Stored data entries

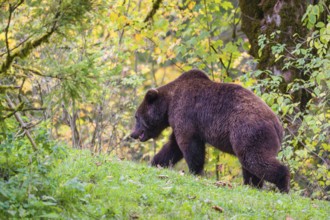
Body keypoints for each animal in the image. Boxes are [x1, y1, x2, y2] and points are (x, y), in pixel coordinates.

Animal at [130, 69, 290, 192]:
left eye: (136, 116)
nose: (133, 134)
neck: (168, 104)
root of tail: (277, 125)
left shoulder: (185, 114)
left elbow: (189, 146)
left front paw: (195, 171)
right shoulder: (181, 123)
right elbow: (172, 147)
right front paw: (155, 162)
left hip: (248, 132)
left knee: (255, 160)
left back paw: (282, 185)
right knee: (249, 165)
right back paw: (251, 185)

==

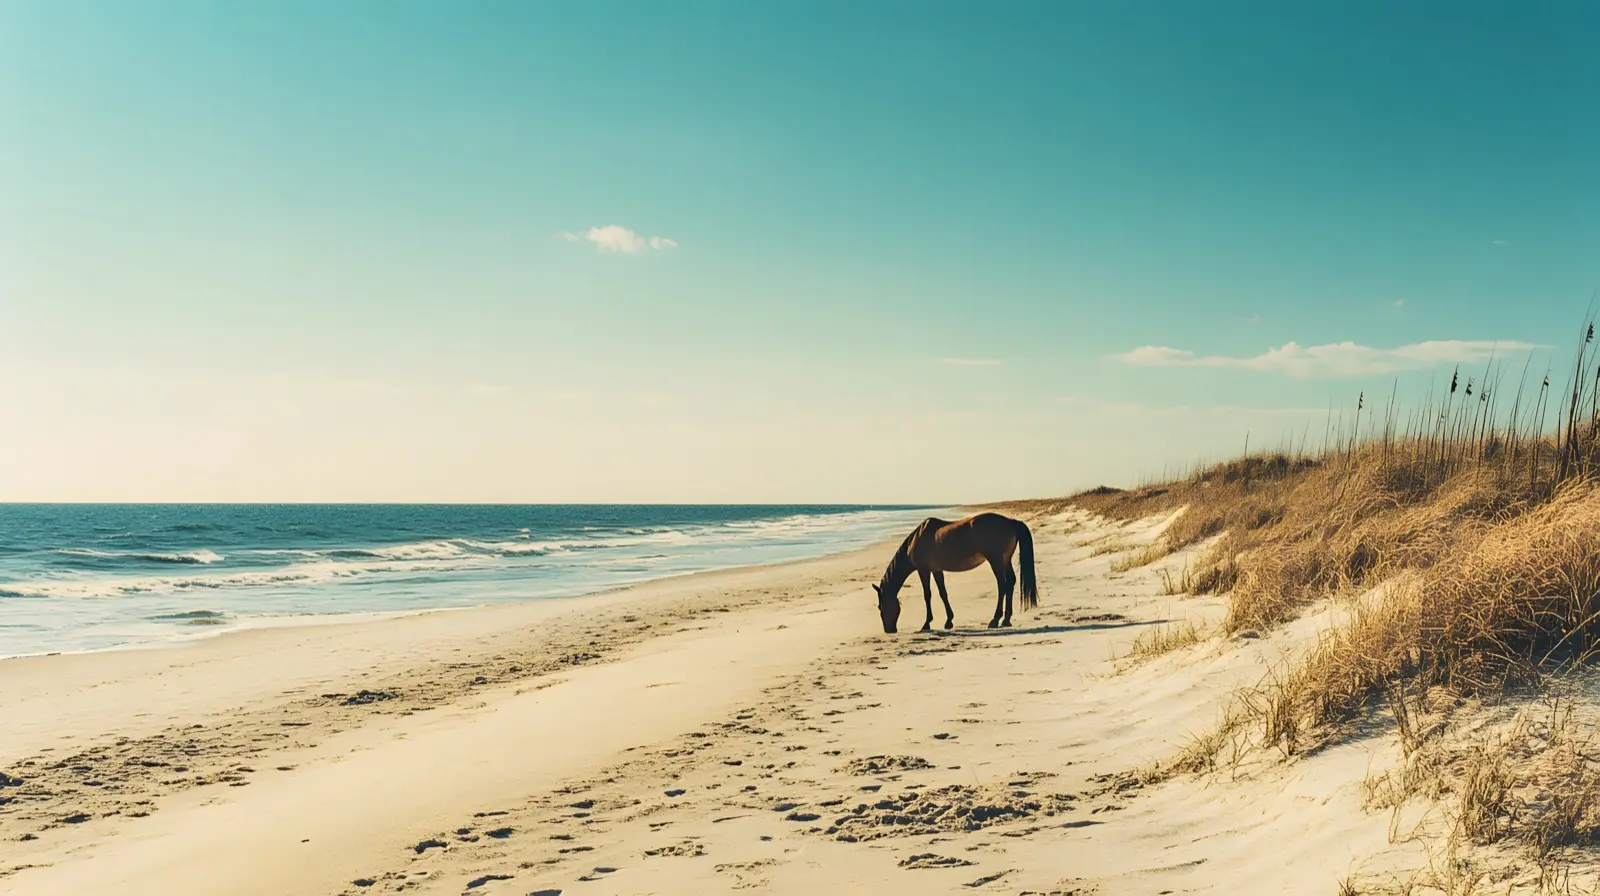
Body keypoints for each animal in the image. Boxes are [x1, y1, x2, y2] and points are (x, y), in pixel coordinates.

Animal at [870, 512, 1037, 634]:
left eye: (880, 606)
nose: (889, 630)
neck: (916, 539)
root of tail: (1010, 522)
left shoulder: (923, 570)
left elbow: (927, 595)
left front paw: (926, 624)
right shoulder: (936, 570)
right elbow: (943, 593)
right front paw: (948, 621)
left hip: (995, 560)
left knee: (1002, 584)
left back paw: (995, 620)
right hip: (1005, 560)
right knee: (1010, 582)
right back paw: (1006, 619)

Task details :: Every line that holds the word "knee" should be copied from the records.

Task result ::
left knee: (255, 160)
right knee: (249, 165)
left knee: (1002, 584)
right knee: (1010, 582)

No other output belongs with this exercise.